L'irritation déjà sensible dans le public atteint un sommet quand Maitre Weber se retourne, pointe du doigt vers nous et martèle :
- Il n'y a personne parmi vous dans cette salle qui ait aidé Pierre Etaix quand il en avait vraiment besoin (sous-entendu, nous, si !)
- Faire croire à une cabale de producteur contre Etaix, c'est noyer le poisson...
- Vous êtes en train de faire le procès de celui qui a voulu vous aider et à qui vous coupez la main...
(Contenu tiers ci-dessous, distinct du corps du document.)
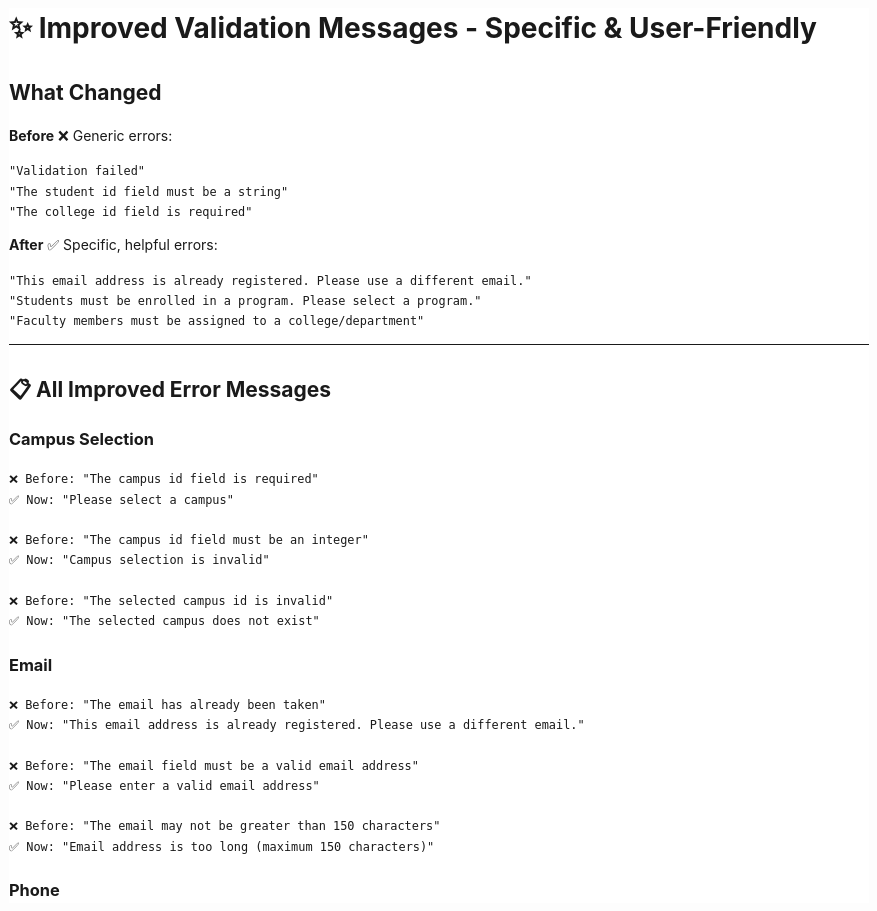 # ✨ Improved Validation Messages - Specific & User-Friendly

## What Changed

**Before** ❌ Generic errors:

```
"Validation failed"
"The student id field must be a string"
"The college id field is required"
```

**After** ✅ Specific, helpful errors:

```
"This email address is already registered. Please use a different email."
"Students must be enrolled in a program. Please select a program."
"Faculty members must be assigned to a college/department"
```

---

## 📋 All Improved Error Messages

### **Campus Selection**

```
❌ Before: "The campus id field is required"
✅ Now: "Please select a campus"

❌ Before: "The campus id field must be an integer"
✅ Now: "Campus selection is invalid"

❌ Before: "The selected campus id is invalid"
✅ Now: "The selected campus does not exist"
```

### **Email**

```
❌ Before: "The email has already been taken"
✅ Now: "This email address is already registered. Please use a different email."

❌ Before: "The email field must be a valid email address"
✅ Now: "Please enter a valid email address"

❌ Before: "The email may not be greater than 150 characters"
✅ Now: "Email address is too long (maximum 150 characters)"
```

### **Phone**
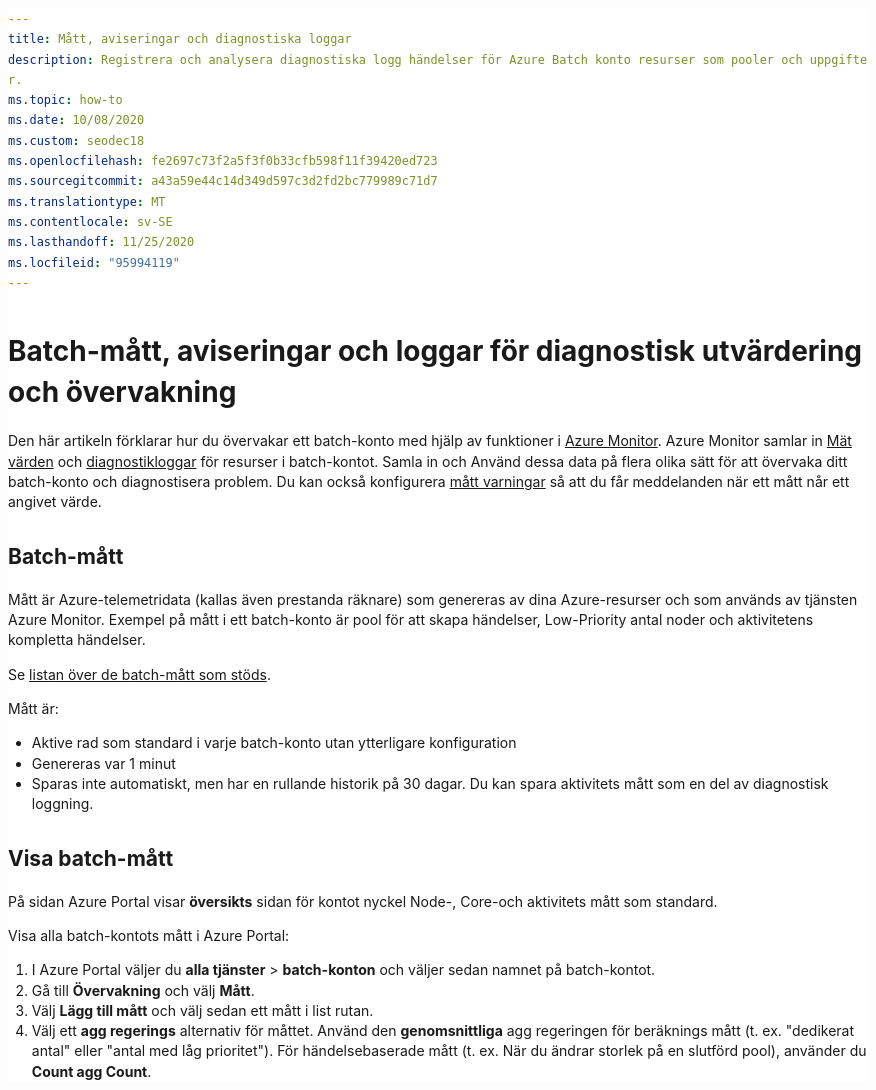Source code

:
 ```yaml
---
title: Mått, aviseringar och diagnostiska loggar
description: Registrera och analysera diagnostiska logg händelser för Azure Batch konto resurser som pooler och uppgifter.
ms.topic: how-to
ms.date: 10/08/2020
ms.custom: seodec18
ms.openlocfilehash: fe2697c73f2a5f3f0b33cfb598f11f39420ed723
ms.sourcegitcommit: a43a59e44c14d349d597c3d2fd2bc779989c71d7
ms.translationtype: MT
ms.contentlocale: sv-SE
ms.lasthandoff: 11/25/2020
ms.locfileid: "95994119"
---
```

# <a name="batch-metrics-alerts-and-logs-for-diagnostic-evaluation-and-monitoring"></a>Batch-mått, aviseringar och loggar för diagnostisk utvärdering och övervakning

Den här artikeln förklarar hur du övervakar ett batch-konto med hjälp av funktioner i [Azure Monitor](../azure-monitor/overview.md). Azure Monitor samlar in [Mät värden](../azure-monitor/platform/data-platform-metrics.md) och [diagnostikloggar](../azure-monitor/platform/platform-logs-overview.md) för resurser i batch-kontot. Samla in och Använd dessa data på flera olika sätt för att övervaka ditt batch-konto och diagnostisera problem. Du kan också konfigurera [mått varningar](../azure-monitor/platform/alerts-overview.md) så att du får meddelanden när ett mått når ett angivet värde.

## <a name="batch-metrics"></a>Batch-mått

Mått är Azure-telemetridata (kallas även prestanda räknare) som genereras av dina Azure-resurser och som används av tjänsten Azure Monitor. Exempel på mått i ett batch-konto är pool för att skapa händelser, Low-Priority antal noder och aktivitetens kompletta händelser.

Se [listan över de batch-mått som stöds](../azure-monitor/platform/metrics-supported.md#microsoftbatchbatchaccounts).

Mått är:

- Aktive rad som standard i varje batch-konto utan ytterligare konfiguration
- Genereras var 1 minut
- Sparas inte automatiskt, men har en rullande historik på 30 dagar. Du kan spara aktivitets mått som en del av diagnostisk loggning.

## <a name="view-batch-metrics"></a>Visa batch-mått

På sidan Azure Portal visar **översikts** sidan för kontot nyckel Node-, Core-och aktivitets mått som standard.

Visa alla batch-kontots mått i Azure Portal:

1. I Azure Portal väljer du **alla tjänster**  >  **batch-konton** och väljer sedan namnet på batch-kontot.
2. Gå till **Övervakning** och välj **Mått**.
3. Välj **Lägg till mått** och välj sedan ett mått i list rutan.
4. Välj ett **agg regerings** alternativ för måttet. Använd den **genomsnittliga** agg regeringen för beräknings mått (t. ex. "dedikerat antal" eller "antal med låg prioritet"). För händelsebaserade mått (t. ex. När du ändrar storlek på en slutförd pool), använder du **Count agg Count**.
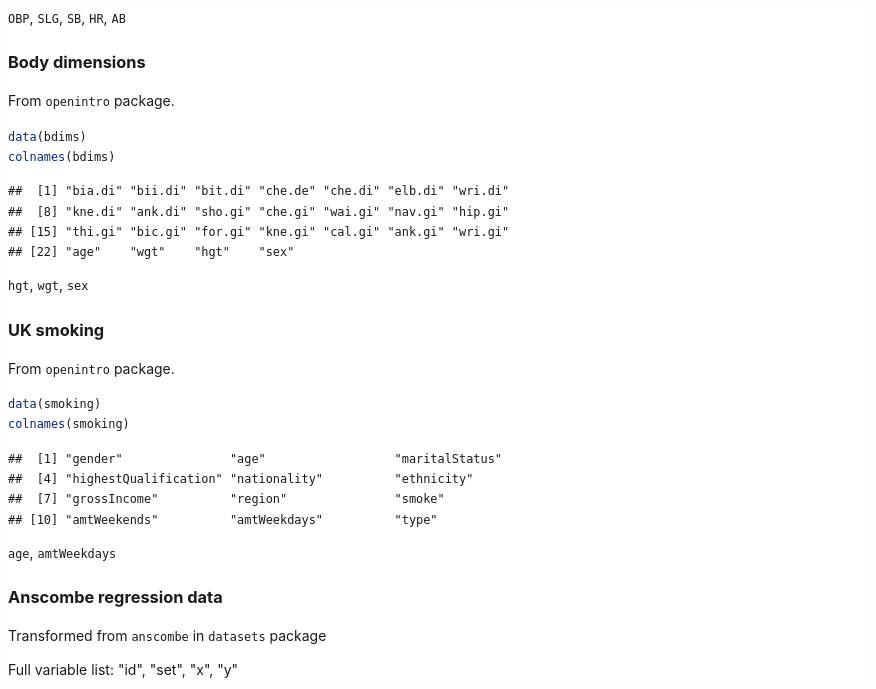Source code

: `OBP`, `SLG`, `SB`, `HR`, `AB`

### Body dimensions

From `openintro` package.

``` r
data(bdims)
colnames(bdims)
```

    ##  [1] "bia.di" "bii.di" "bit.di" "che.de" "che.di" "elb.di" "wri.di"
    ##  [8] "kne.di" "ank.di" "sho.gi" "che.gi" "wai.gi" "nav.gi" "hip.gi"
    ## [15] "thi.gi" "bic.gi" "for.gi" "kne.gi" "cal.gi" "ank.gi" "wri.gi"
    ## [22] "age"    "wgt"    "hgt"    "sex"

`hgt`, `wgt`, `sex`

### UK smoking

From `openintro` package.

``` r
data(smoking)
colnames(smoking)
```

    ##  [1] "gender"               "age"                  "maritalStatus"       
    ##  [4] "highestQualification" "nationality"          "ethnicity"           
    ##  [7] "grossIncome"          "region"               "smoke"               
    ## [10] "amtWeekends"          "amtWeekdays"          "type"

`age`, `amtWeekdays`

### Anscombe regression data

Transformed from `anscombe` in `datasets` package

Full variable list: "id", "set", "x", "y"
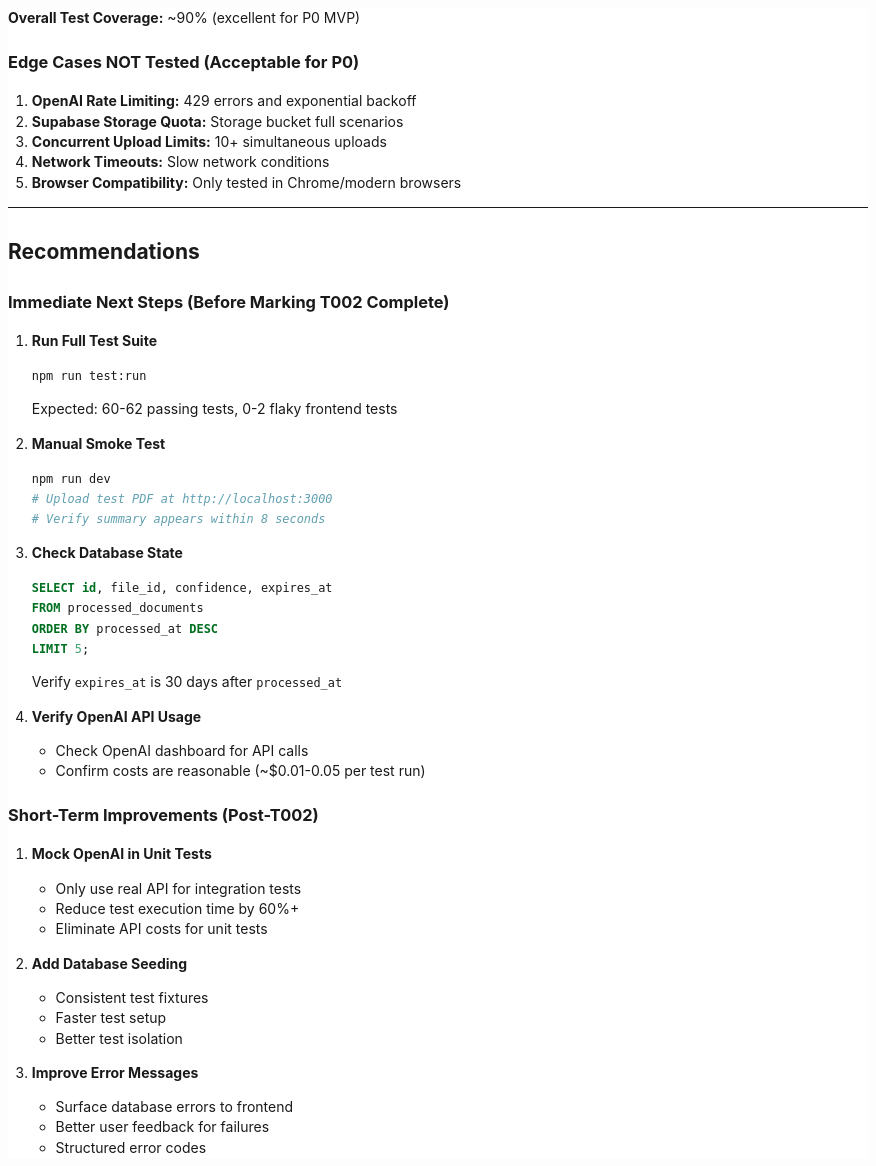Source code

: **Overall Test Coverage:** ~90% (excellent for P0 MVP)

### Edge Cases NOT Tested (Acceptable for P0)
1. **OpenAI Rate Limiting:** 429 errors and exponential backoff
2. **Supabase Storage Quota:** Storage bucket full scenarios
3. **Concurrent Upload Limits:** 10+ simultaneous uploads
4. **Network Timeouts:** Slow network conditions
5. **Browser Compatibility:** Only tested in Chrome/modern browsers

---

## Recommendations

### Immediate Next Steps (Before Marking T002 Complete)

1. **Run Full Test Suite**
   ```bash
   npm run test:run
   ```
   Expected: 60-62 passing tests, 0-2 flaky frontend tests

2. **Manual Smoke Test**
   ```bash
   npm run dev
   # Upload test PDF at http://localhost:3000
   # Verify summary appears within 8 seconds
   ```

3. **Check Database State**
   ```sql
   SELECT id, file_id, confidence, expires_at
   FROM processed_documents
   ORDER BY processed_at DESC
   LIMIT 5;
   ```
   Verify `expires_at` is 30 days after `processed_at`

4. **Verify OpenAI API Usage**
   - Check OpenAI dashboard for API calls
   - Confirm costs are reasonable (~$0.01-0.05 per test run)

### Short-Term Improvements (Post-T002)

1. **Mock OpenAI in Unit Tests**
   - Only use real API for integration tests
   - Reduce test execution time by 60%+
   - Eliminate API costs for unit tests

2. **Add Database Seeding**
   - Consistent test fixtures
   - Faster test setup
   - Better test isolation

3. **Improve Error Messages**
   - Surface database errors to frontend
   - Better user feedback for failures
   - Structured error codes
Pour la Fondation Groupama Gan, Maitre Boespflug, reste dans le même registre que l'avocat de Gavroche Productions, celui de l'indignation, mais en montant encore d'un ton dans la véhémence, la déambulation et la gesticulation :
- Les bras m'en tombent...
L'avocat défend la pureté des intentions de la fondation qui s'est vue ridiculement accusée d'avoir... aboli la rareté du film Yoyo (sic), en le restaurant et en montrant une copie au public en 2007 ! Comme si pour apprécier pleinement la valeur d'une œuvre artistique, il fallait la garder le plus possible hors de la vue des spectateurs !
La fondation s'estime prise en otage dans cette affaire, tout comme les co-auteurs des films. Des otages salis qui plus est, par l'accusation de contrefaçon et une demande d'indemnisation pharaonique (1450 K euros), alors que le film n'a été montré depuis janvier 2007 qu'à 300 personnes au plus, invitées lors de deux ou trois projections culturelles gratuites en présence de Pierre Etaix.

Rendez-vous au vendredi 26 juin pour le verdict.